Joe has a summer job at a golf course and one of his jobs is to fish out golf balls from the water traps. He has a theory that certain types of golf ball are more likely to end up in the water than others. Let's assume there are four brands of golf ball, let's and assume that all four are used equally at this golf course. He fishes out 100 golf balls and counts each brand. He finds 30 of brand A, 30 of brand B, 20 of brand C and 20 of brand D. Conduct a hypothesis test to determine whether certain types of golf ball are more likely than others to end up in the water.

Step 1: Hypotheses

H0: P(a) = P(b) = P(c) = P(d)  
Ha: at least one P is different

Step 2: Test statistic

There are many correct answers, but let's go with sum of absolute difference between observed and expected counts under $H_0$. To do this, we need to find the expected counts. If each ball was equally likely, how many should we expected to find of each if we select 100 golf balls? 

In [34]:
# expected value = 25

Step 3: $p$-value

We need the distribution of the test statistic under $H_0$. 

In [35]:
observations  = make_array(30,30,20,20)
expected = make_array(25,25,25,25)
test_stat = sum(abs(observations-expected))
test_stat

20

In [52]:
# test statistic distribution
ts_dist = []
for i in np.arange(10000): 
    #simulation
    rs = stats.multinomial.rvs(100,(0.25,0.25,0.25,0.25),size=1)
    ts_dist = np.append(ts_dist,sum(abs(sum(rs)-25)))
# get p-value 
# ... probability that we get data equal to or more extreme than our sample assuming the null is true
np.mean(ts>=test_stat)

0.1868

Step 4: Conclude

0.1868
the p-value is high as compared to an alpha of .05 so there insufficient evidence against our null hypothesis therefore we fail to reject the null.

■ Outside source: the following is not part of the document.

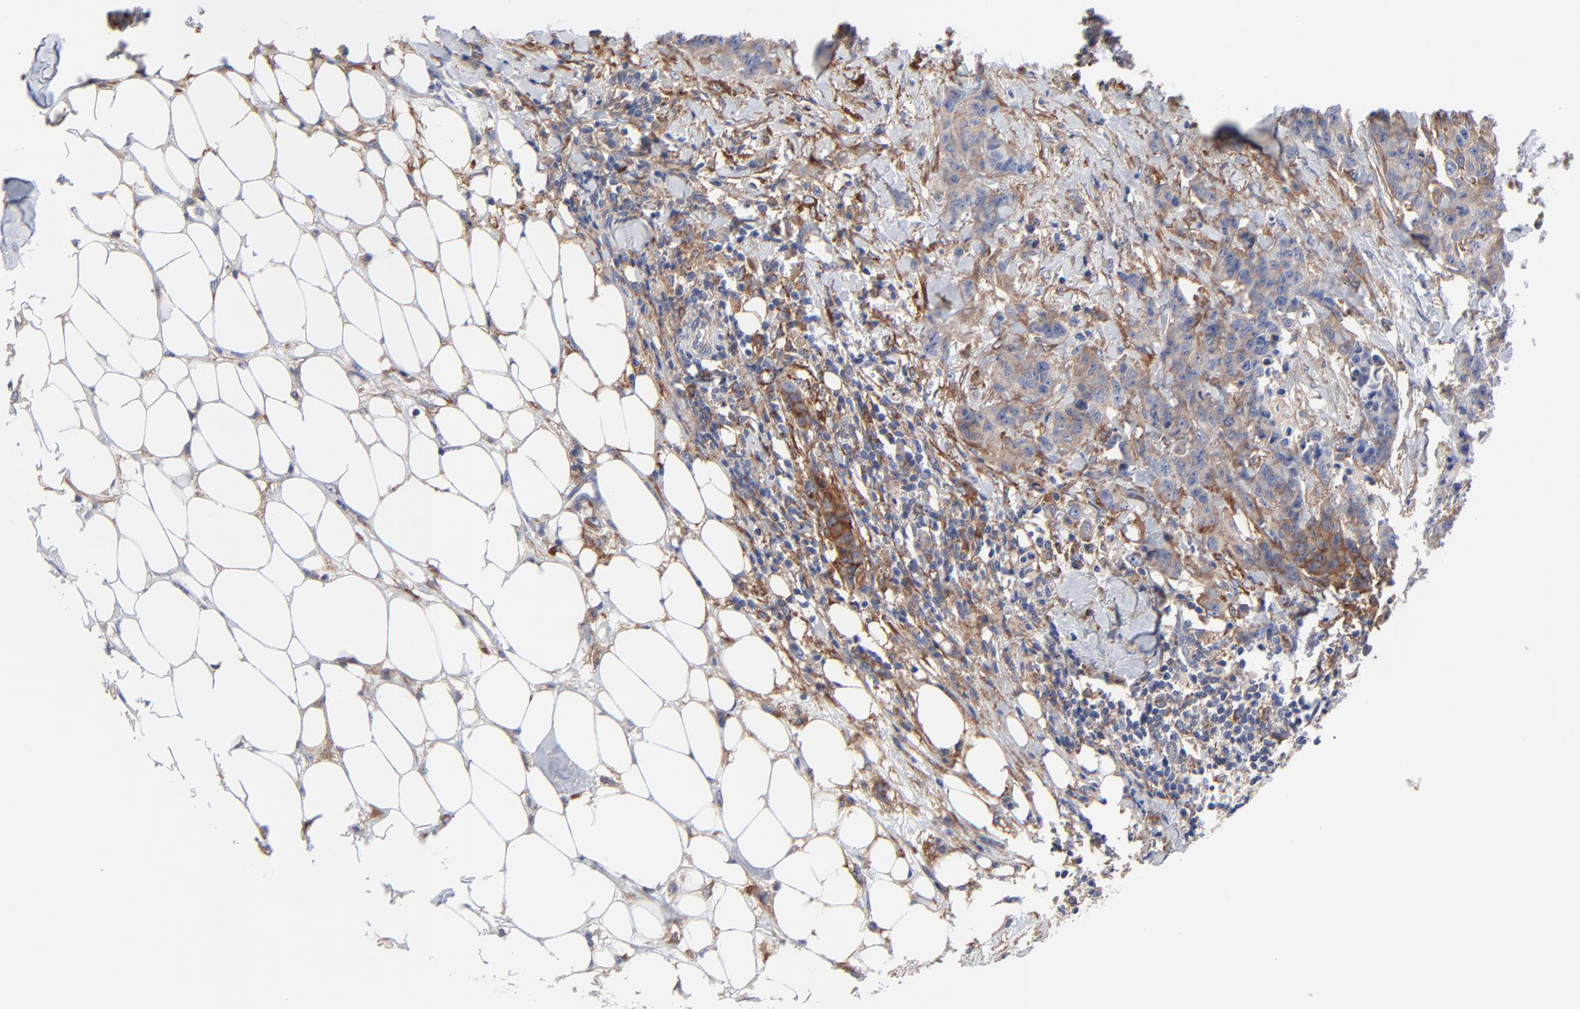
{"staining": {"intensity": "moderate", "quantity": ">75%", "location": "cytoplasmic/membranous"}, "tissue": "breast cancer", "cell_type": "Tumor cells", "image_type": "cancer", "snomed": [{"axis": "morphology", "description": "Duct carcinoma"}, {"axis": "topography", "description": "Breast"}], "caption": "Human breast cancer (infiltrating ductal carcinoma) stained with a protein marker shows moderate staining in tumor cells.", "gene": "STAT2", "patient": {"sex": "female", "age": 40}}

What kind of error could we have made in this case? 

We could have made a Type II(false negative) error.

#### Power 
Suppose that, in truth, 30% of the balls found in the water were brand A, 30% were brand B, 20% were brand C and 20% were brand D. In this case, our collected sample reflected this truth perfectly. However, our hypothesis test failed to recognize this deviation from equal proportions. We made a type II error. This is because this test has fairly low power. Use simulation to determine the power of this test. 

I am looking for the probability that I reject the null hypothesis given the true proportions laid out above. Well, first I need to figure out for what values of my test statistic I would reject $H_0$. 

In [47]:
# figure out for what values reject null
crit_value = percentile(95,ts_dist)
crit_value

24.0

Next, I need to simulate from the true population and determine how often my test statistic would have met this threshold. 

In [50]:
power = []
for i in np.arange(10000):
    rs = stats.multinomial.rvs(100,(.3,.3,.2,.2),size=1)
    power = np.append(power,sum(abs(sum(rs)-25)))
power
    # get p-value
np.mean(power>=crit_value)

0.4394

What do you think about this power? 

This is not a very reliable power. The test will only identify a false hypothesis roughly 43% of the time even though it was given to be false above. This may be due to the relatively small sample size of our data.

Repeat this power calculation, but assume Joe collects 500 balls instead of 100. Note that you will have to obtain a new critical value. What does this tell you about power and sample size?

In [60]:
# test statistic distribution
ts500_dist = []
for i in np.arange(10000): 
    #simulation
    rs = stats.multinomial.rvs(500,(0.25,0.25,0.25,0.25),size=1)
    ts500_dist = np.append(ts500_dist,sum(abs(sum(rs)-(5*25))))
# get p-value 
# ... probability that we get data equal to or more extreme than our sample assuming the null is true
crit500 = percentile(95, ts500_dist)
np.mean(ts500_dist>=crit500)

0.0617

In [None]:
# Power = 1 - Type II error

In [65]:
power_500 = []
for i in np.arange(10000):
    rs = stats.multinomial.rvs(500,(.3,.3,.2,.2),size=1)
    power_500 = np.append(power_500,sum(abs(sum(rs)-(25*5))))
power_500
    # get power
np.mean(power_500>=crit500)

0.986

The power is a lot higher now. Power is directly related to sample size; power increases with an increase in sample size.